Convective and diffusive ULF wave driven radiation belt electron transport

The process of magnetospheric radiation belt electron transport driven by ULF waves is studied using a 2‐D ideal MHD model for ULF waves in the equatorial plane including day/night asymmetry and a magnetopause boundary, and a test kinetic model for equatorially mirroring electrons. We find that ULF wave disturbances originating along the magnetopause flanks in the afternoon sector can act to periodically inject phase space density from these regions into the magnetosphere. Closely spaced drift‐resonant surfaces for electrons with a given magnetic moment in the presence of the ULF waves create a layer of stochastic dynamics for L‐shells above 6.5–7 in the cases examined, extending to the magnetopause.

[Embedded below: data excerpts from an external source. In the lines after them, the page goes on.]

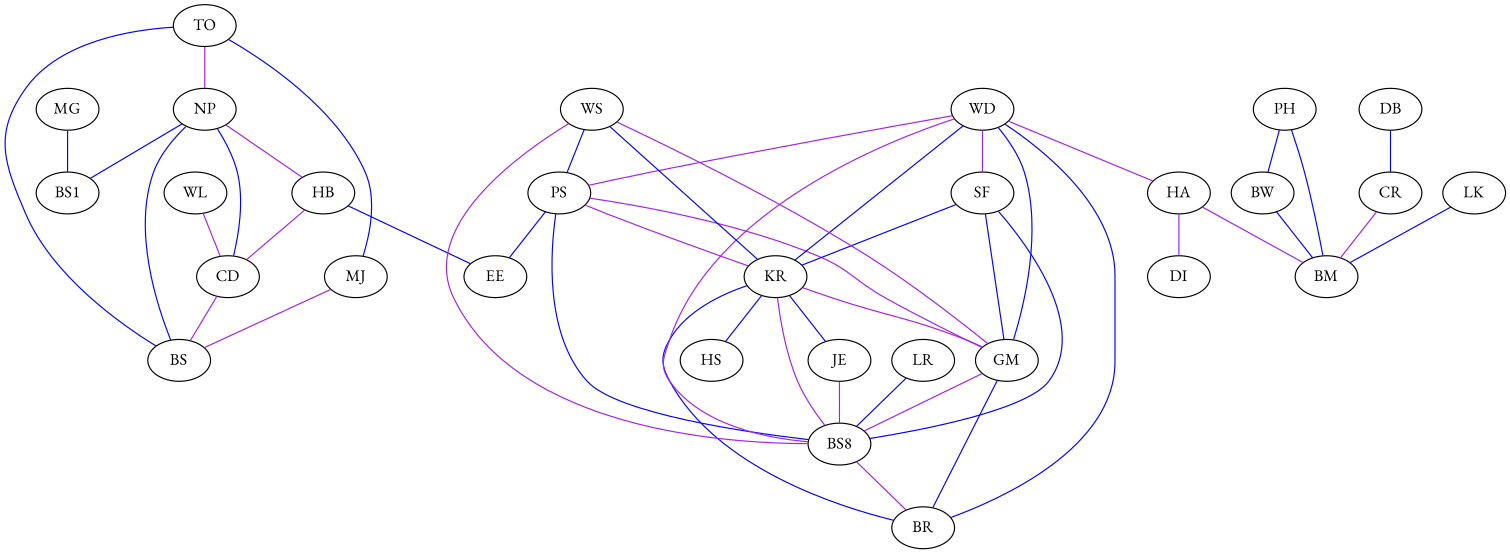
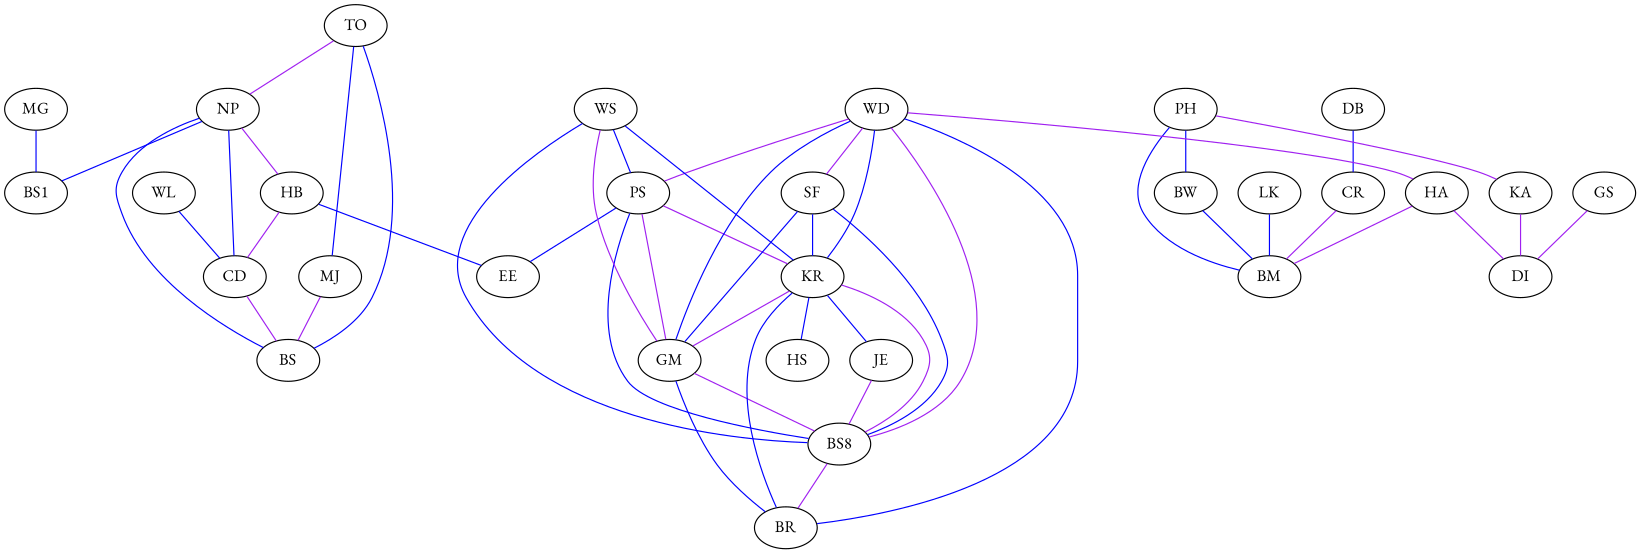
  graph {
    fontname="EB Garamond"
    isolates=0
    sif_interaction_name=0
    node [fontname="EB Garamond" parent=figure_8]
    edge [color=blue fontname="EB Garamond" sif_interaction=0]
    n1 [label=BS1]
    n2 [label=BS8]
    BR
    BW
    BM
    CD
    BS
    CR
    DB
    GM
+   GS
    DI
    HA
    HB
    EE
    JE
+   KA
    KR
    HS
    LK
-   LR
    MG
    MJ
    NP
    PH
    PS
    SF
    TO
    WD
    WL
    WS
    n2 -- BR [color=purple]
    BW -- BM
    CD -- BS [color=purple]
    CR -- BM [color=purple]
    DB -- CR
    GM -- n2 [color=purple]
    GM -- BR
+   GS -- DI [color=purple]
    HA -- BM [color=purple]
    HA -- DI [color=purple]
    HB -- CD [color=purple]
    HB -- EE
    JE -- n2 [color=purple]
+   KA -- DI [color=purple]
    KR -- n2 [color=purple]
    KR -- BR
    KR -- GM [color=purple]
    KR -- JE
    KR -- HS
    LK -- BM
-   LR -- n2
    MG -- n1
    MJ -- BS [color=purple]
    NP -- n1
    NP -- CD
    NP -- BS
    NP -- HB [color=purple]
    PH -- BW
    PH -- BM
+   PH -- KA [color=purple]
    PS -- n2
    PS -- GM [color=purple]
    PS -- EE
    PS -- KR [color=purple]
    SF -- n2
    SF -- GM
    SF -- KR
    TO -- BS
    TO -- MJ
    TO -- NP [color=purple]
    WD -- n2 [color=purple]
    WD -- BR
    WD -- GM
    WD -- HA [color=purple]
    WD -- KR
    WD -- PS [color=purple]
    WD -- SF [color=purple]
-   WL -- CD [color=purple]
-   WS -- n2 [color=purple]
+   WL -- CD
+   WS -- n2
    WS -- GM [color=purple]
    WS -- KR
    WS -- PS
  }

The phase decorrelation time scale for the stochastic region is estimated by the relaxation time for the diffusion coefficient to reach a steady value. This is found to be of the order of 10–15 wave periods, which is commensurate with the typical duration of observed ULF wave packets in the magnetosphere. For L‐shells earthward of the stochastic layer, transport is limited to isolated drift‐resonant islands in the case of narrowband ULF waves. We examine the effect of increasing the bandwidth of the ULF wave driver by summing together wave components produced by a set of independent runs of the ULF wave model. The wave source spectrum is given a flat‐top amplitude of variable width (adjusted for constant power) and random phase. We find that increasing bandwidth can significantly enhance convective transport earthward of the stochastic layer and extend the stochastic layer to lower L‐shells.